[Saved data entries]

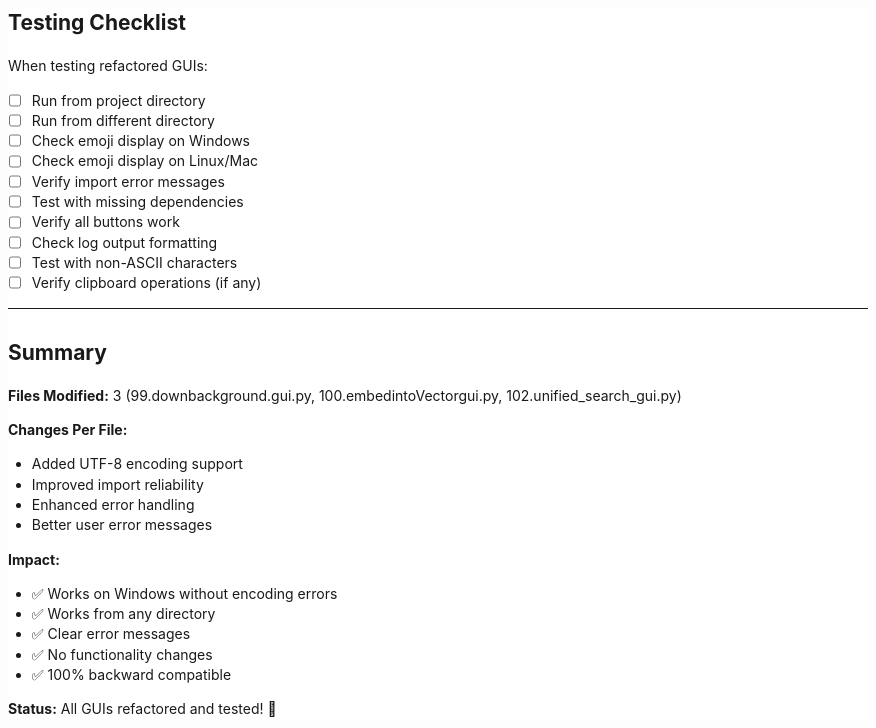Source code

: 
## Testing Checklist

When testing refactored GUIs:

- [ ] Run from project directory
- [ ] Run from different directory
- [ ] Check emoji display on Windows
- [ ] Check emoji display on Linux/Mac
- [ ] Verify import error messages
- [ ] Test with missing dependencies
- [ ] Verify all buttons work
- [ ] Check log output formatting
- [ ] Test with non-ASCII characters
- [ ] Verify clipboard operations (if any)

---

## Summary

**Files Modified:** 3 (99.downbackground.gui.py, 100.embedintoVectorgui.py, 102.unified_search_gui.py)

**Changes Per File:**
- Added UTF-8 encoding support
- Improved import reliability
- Enhanced error handling
- Better user error messages

**Impact:**
- ✅ Works on Windows without encoding errors
- ✅ Works from any directory
- ✅ Clear error messages
- ✅ No functionality changes
- ✅ 100% backward compatible

**Status:** All GUIs refactored and tested! 🎉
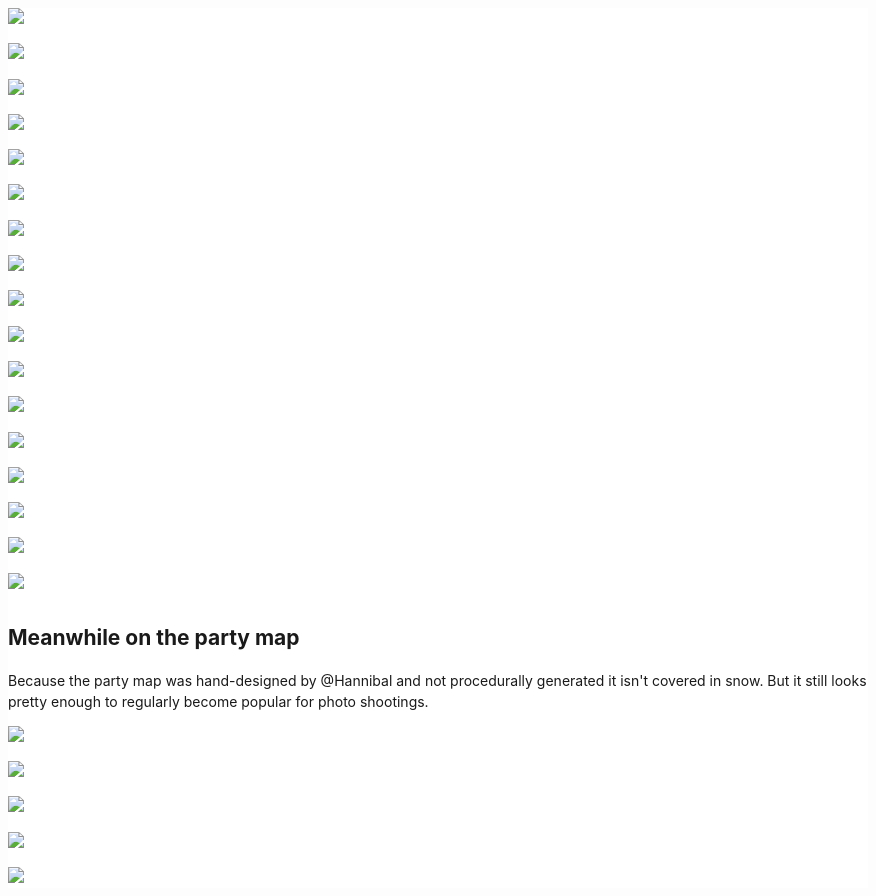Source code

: ![](https://s3.eu-central-2.wasabisys.com/veloren-blog/cdn/634860358623821835/1189666666653700198/screenshot_1703708772238.png)

![](https://s3.eu-central-2.wasabisys.com/veloren-blog/cdn/523568428905398283/1188033453099335731/screenshot_1703311040408.png)

![](https://s3.eu-central-2.wasabisys.com/veloren-blog/cdn/1185540945240915999/1185541951966154832/screenshot_1702724956839.png)

![](https://s3.eu-central-2.wasabisys.com/veloren-blog/cdn/523568428905398283/1187756911962108004/parking.png)

![](https://s3.eu-central-2.wasabisys.com/veloren-blog/cdn/523568428905398283/1187757425512689704/fireplace-wreath.png)

![](https://s3.eu-central-2.wasabisys.com/veloren-blog/cdn/523568428905398283/1187369746237243523/screenshot_1703147402035.png)

![](https://s3.eu-central-2.wasabisys.com/veloren-blog/cdn/634860358623821835/1187015593900134420/christmas-lake.png)

![](https://s3.eu-central-2.wasabisys.com/veloren-blog/cdn/634860358623821835/1187597820006510602/screenshot_1703215749182.png)

![](https://s3.eu-central-2.wasabisys.com/veloren-blog/cdn/634860358623821835/1189344943546830938/screenshot_1703631834478.png)

![](https://s3.eu-central-2.wasabisys.com/veloren-blog/cdn/634860358623821835/1186897009433657405/screenshot_1703048311527.png)

![](https://s3.eu-central-2.wasabisys.com/veloren-blog/cdn/634860358623821835/1190226577049526272/image.png)

![](https://s3.eu-central-2.wasabisys.com/veloren-blog/cdn/634860358623821835/1190424791010770984/screenshot_1703889657133.png)

![](https://s3.eu-central-2.wasabisys.com/veloren-blog/cdn/523568428905398283/1188120917075841134/screenshot_1703340325379.png)

![](https://s3.eu-central-2.wasabisys.com/veloren-blog/cdn/523568428905398283/1190467576766156941/image.png)

![](https://s3.eu-central-2.wasabisys.com/veloren-blog/cdn/523568428905398283/1190663917505097829/screenshot_1703946715903.png)

![](https://s3.eu-central-2.wasabisys.com/veloren-blog/cdn/523568428905398283/1187494981611557015/image.png)

![](https://s3.eu-central-2.wasabisys.com/veloren-blog/cdn/523568428905398283/1187520033983832186/screenshot_1703071834401.png)

## Meanwhile on the party map

Because the party map was hand-designed by @Hannibal and not procedurally generated it isn't covered in snow. But it still looks pretty enough to regularly become popular for photo shootings.

![](https://s3.eu-central-2.wasabisys.com/veloren-blog/cdn/523568428905398283/1188224507224281189/image.png)

![](https://s3.eu-central-2.wasabisys.com/veloren-blog/cdn/523568428905398283/1188225167634202644/image.png)

![](https://s3.eu-central-2.wasabisys.com/veloren-blog/cdn/523568428905398283/1188225554940432544/image.png)

![](https://s3.eu-central-2.wasabisys.com/veloren-blog/cdn/523568428905398283/1188033457843089438/screenshot_1703314584954.png)

![](https://s3.eu-central-2.wasabisys.com/veloren-blog/cdn/523568428905398283/1188033455699787846/screenshot_1703313623251.png)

### TASK PROMPT
Exact duplicates of all the entries are required, and no image may appear in them.

### RESPONSE BELOW
Source code

: 
## Testing Checklist

When testing refactored GUIs:

- [ ] Run from project directory
- [ ] Run from different directory
- [ ] Check emoji display on Windows
- [ ] Check emoji display on Linux/Mac
- [ ] Verify import error messages
- [ ] Test with missing dependencies
- [ ] Verify all buttons work
- [ ] Check log output formatting
- [ ] Test with non-ASCII characters
- [ ] Verify clipboard operations (if any)

---

## Summary

**Files Modified:** 3 (99.downbackground.gui.py, 100.embedintoVectorgui.py, 102.unified_search_gui.py)

**Changes Per File:**
- Added UTF-8 encoding support
- Improved import reliability
- Enhanced error handling
- Better user error messages

**Impact:**
- ✅ Works on Windows without encoding errors
- ✅ Works from any directory
- ✅ Clear error messages
- ✅ No functionality changes
- ✅ 100% backward compatible

**Status:** All GUIs refactored and tested! 🎉
Source code

: ![](https://s3.eu-central-2.wasabisys.com/veloren-blog/cdn/634860358623821835/1189666666653700198/screenshot_1703708772238.png)

![](https://s3.eu-central-2.wasabisys.com/veloren-blog/cdn/523568428905398283/1188033453099335731/screenshot_1703311040408.png)

![](https://s3.eu-central-2.wasabisys.com/veloren-blog/cdn/1185540945240915999/1185541951966154832/screenshot_1702724956839.png)

![](https://s3.eu-central-2.wasabisys.com/veloren-blog/cdn/523568428905398283/1187756911962108004/parking.png)

![](https://s3.eu-central-2.wasabisys.com/veloren-blog/cdn/523568428905398283/1187757425512689704/fireplace-wreath.png)

![](https://s3.eu-central-2.wasabisys.com/veloren-blog/cdn/523568428905398283/1187369746237243523/screenshot_1703147402035.png)

![](https://s3.eu-central-2.wasabisys.com/veloren-blog/cdn/634860358623821835/1187015593900134420/christmas-lake.png)

![](https://s3.eu-central-2.wasabisys.com/veloren-blog/cdn/634860358623821835/1187597820006510602/screenshot_1703215749182.png)

![](https://s3.eu-central-2.wasabisys.com/veloren-blog/cdn/634860358623821835/1189344943546830938/screenshot_1703631834478.png)

![](https://s3.eu-central-2.wasabisys.com/veloren-blog/cdn/634860358623821835/1186897009433657405/screenshot_1703048311527.png)

![](https://s3.eu-central-2.wasabisys.com/veloren-blog/cdn/634860358623821835/1190226577049526272/image.png)

![](https://s3.eu-central-2.wasabisys.com/veloren-blog/cdn/634860358623821835/1190424791010770984/screenshot_1703889657133.png)

![](https://s3.eu-central-2.wasabisys.com/veloren-blog/cdn/523568428905398283/1188120917075841134/screenshot_1703340325379.png)

![](https://s3.eu-central-2.wasabisys.com/veloren-blog/cdn/523568428905398283/1190467576766156941/image.png)

![](https://s3.eu-central-2.wasabisys.com/veloren-blog/cdn/523568428905398283/1190663917505097829/screenshot_1703946715903.png)

![](https://s3.eu-central-2.wasabisys.com/veloren-blog/cdn/523568428905398283/1187494981611557015/image.png)

![](https://s3.eu-central-2.wasabisys.com/veloren-blog/cdn/523568428905398283/1187520033983832186/screenshot_1703071834401.png)

## Meanwhile on the party map

Because the party map was hand-designed by @Hannibal and not procedurally generated it isn't covered in snow. But it still looks pretty enough to regularly become popular for photo shootings.

![](https://s3.eu-central-2.wasabisys.com/veloren-blog/cdn/523568428905398283/1188224507224281189/image.png)

![](https://s3.eu-central-2.wasabisys.com/veloren-blog/cdn/523568428905398283/1188225167634202644/image.png)

![](https://s3.eu-central-2.wasabisys.com/veloren-blog/cdn/523568428905398283/1188225554940432544/image.png)

![](https://s3.eu-central-2.wasabisys.com/veloren-blog/cdn/523568428905398283/1188033457843089438/screenshot_1703314584954.png)

![](https://s3.eu-central-2.wasabisys.com/veloren-blog/cdn/523568428905398283/1188033455699787846/screenshot_1703313623251.png)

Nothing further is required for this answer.